Brignoles : exploitons les richesses de notre territoire, la Prune brignolaise !
Samedi j’étais à Brignoles pour la présentation du livre sur
« La Prune de Brignoles » ; illustré par de magnifiques photos,
cet ouvrage retrace l’histoire de cette prune. Cette dernière était également une
bonne raison pour une vingtaine de chef de la région sous l’égide de Guy Gedda de proposer des
recettes à base de ce fruit. Je tiens à louer cette initiative de la Mairie de
Brignoles. Lorsqu’une commune a la chance d’avoir dans son patrimoine culturel
une si riche histoire autour d’un fruit, il est remarquable d’en profiter.
Cette fête me permet d’insister sur le fait de conserver la richesse et la variété de nos produits du terroir. Pour cela, au-delà des vœux incantatoires, il faut des actes forts. Je crois qu’il serait d’abord utile de les réinscrire dans le registre national des variétés.
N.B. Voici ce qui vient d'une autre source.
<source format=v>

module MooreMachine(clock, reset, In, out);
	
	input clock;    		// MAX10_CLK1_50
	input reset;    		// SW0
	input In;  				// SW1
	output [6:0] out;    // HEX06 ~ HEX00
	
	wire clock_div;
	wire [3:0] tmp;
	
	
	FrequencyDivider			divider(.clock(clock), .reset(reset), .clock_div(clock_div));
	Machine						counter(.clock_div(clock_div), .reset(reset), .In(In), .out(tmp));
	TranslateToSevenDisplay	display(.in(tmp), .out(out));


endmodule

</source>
Le second type d’action consiste à la commercialisation, car le consommateur est naturellement peu attiré par des variétés d’expérimentation… J’avais proposé en 2004 que la Communauté de Communes passe un contrat avec quelques agriculteurs locaux pour replanter plusieurs hectares. Ce projet visait à réaliser en grandeur nature cette culture - et surtout voir à petite échelle si on pouvait relancer une activité agro-alimentaire autour de ce fruit original et riche d’histoire locale. Je n’avais pas été entendu ; mais je ne désespère pas. En effet le consommateur est à la recherche de tel produit et le travail de fonds paye. Il n’y a qu’à voir la réussite de la Figues de Solliès-Pont, qui y aurait cru il y a 15 ans ? Je compte prochainement mobiliser l’association « slow food » que je connais bien autour de la prune de brignoles.